A prefix of URL hash more or less gives away the site you are visiting, given a large enough database. And in China, an IP address can be tracked down to a person, given that most sim cards can be identified due to regulation.
>A prefix of URL hash more or less gives away the site you are visiting, given a large enough database.
That database would be ridiculously huge. If they truly are using the same method for Tencent as they are for Google, the prefix has would give you several thousand different domains potentially. According to Google's docs, the full URL is hashed, not just the domain. (https://developers.google.com/safe-browsing/v4/urls-hashing)
The top return for a google search "how many pages does google have in it's index" says Google has "30 trillion web pages" (that's a 2013 article, but let's roll with that number for now).
The Google Safe Browsing docs says to send the first 32 bits of a 256 bit SHA256 hash. So there's 2^32 = 4e9 possible prefixes (And 2^224 = 2e67possible hashes for each prefix.)

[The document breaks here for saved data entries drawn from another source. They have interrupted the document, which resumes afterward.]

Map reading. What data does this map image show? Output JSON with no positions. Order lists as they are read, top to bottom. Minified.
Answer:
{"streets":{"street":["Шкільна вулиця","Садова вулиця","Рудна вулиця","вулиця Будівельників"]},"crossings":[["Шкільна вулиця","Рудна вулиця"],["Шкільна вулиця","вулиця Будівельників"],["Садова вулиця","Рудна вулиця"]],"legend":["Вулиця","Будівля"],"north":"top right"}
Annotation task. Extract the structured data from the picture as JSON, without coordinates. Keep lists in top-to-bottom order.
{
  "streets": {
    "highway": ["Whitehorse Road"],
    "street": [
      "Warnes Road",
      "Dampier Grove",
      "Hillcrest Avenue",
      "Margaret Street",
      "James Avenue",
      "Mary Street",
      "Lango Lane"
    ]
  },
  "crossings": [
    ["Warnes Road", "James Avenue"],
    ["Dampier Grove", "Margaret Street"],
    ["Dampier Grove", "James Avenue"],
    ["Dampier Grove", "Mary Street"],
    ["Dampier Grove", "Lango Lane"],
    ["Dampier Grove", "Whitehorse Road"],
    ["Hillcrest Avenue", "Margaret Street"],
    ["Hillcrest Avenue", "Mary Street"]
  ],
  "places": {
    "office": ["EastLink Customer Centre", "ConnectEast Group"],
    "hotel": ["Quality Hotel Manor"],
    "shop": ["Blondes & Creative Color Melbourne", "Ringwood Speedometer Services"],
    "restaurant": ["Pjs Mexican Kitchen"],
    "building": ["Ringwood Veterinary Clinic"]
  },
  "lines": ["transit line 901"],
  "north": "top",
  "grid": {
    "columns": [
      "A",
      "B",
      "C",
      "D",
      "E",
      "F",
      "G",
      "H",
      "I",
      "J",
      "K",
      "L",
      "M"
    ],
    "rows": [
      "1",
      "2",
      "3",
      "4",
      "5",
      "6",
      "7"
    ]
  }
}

30 trillion = 3e13 webpages. If you assume they're evenly distributed across all the hash prefixes (a reasonable assumption for a cryptographically strong hash function) there's about 1e4 or 10,000 urls matching each prefix. (And that's a lower bound, using 2013 vintage estimates of the number of known urls...)
I _think_ that means visiting 13-14 unique urls from a site in Tencent's lists would be enough to guarantee they could tell which site and pages you'd just visited? (since 2^14 > 1e4)
1: I'm pretty sure browsers keep a local list of known malicious hashes, and only request a list if the URL matches it. So those 13-14 URLs would all have to happen to have a prefix on the safe browsing list (presumably quite unlikely). I guess tencent could just advertise every hash as being on the list, but I feel like that would've been discovered if that was the case.
2: Even with 13-14 hashes I don't think that _guarantees_ a match, it's just the average you'd expect to need in order to find a match.
3: This becomes significantly harder when a user browses multiple websites at a time (which most people do, even if its just because they click a link from one website to go to another).
2) Right. I was imagining some sort of binary search through the hash space - which might be way off base. It might actually take all 10,000 pages to guarantee it? That seems wronger in my head than binary search?
And those 10000 URLs per hash are not equally likely. Chances are one or two of those URLs get visited and the other 9999 are so obscure they can almost certainly be ruled out. Sending a 32-but hash isn't that far off sending the URL.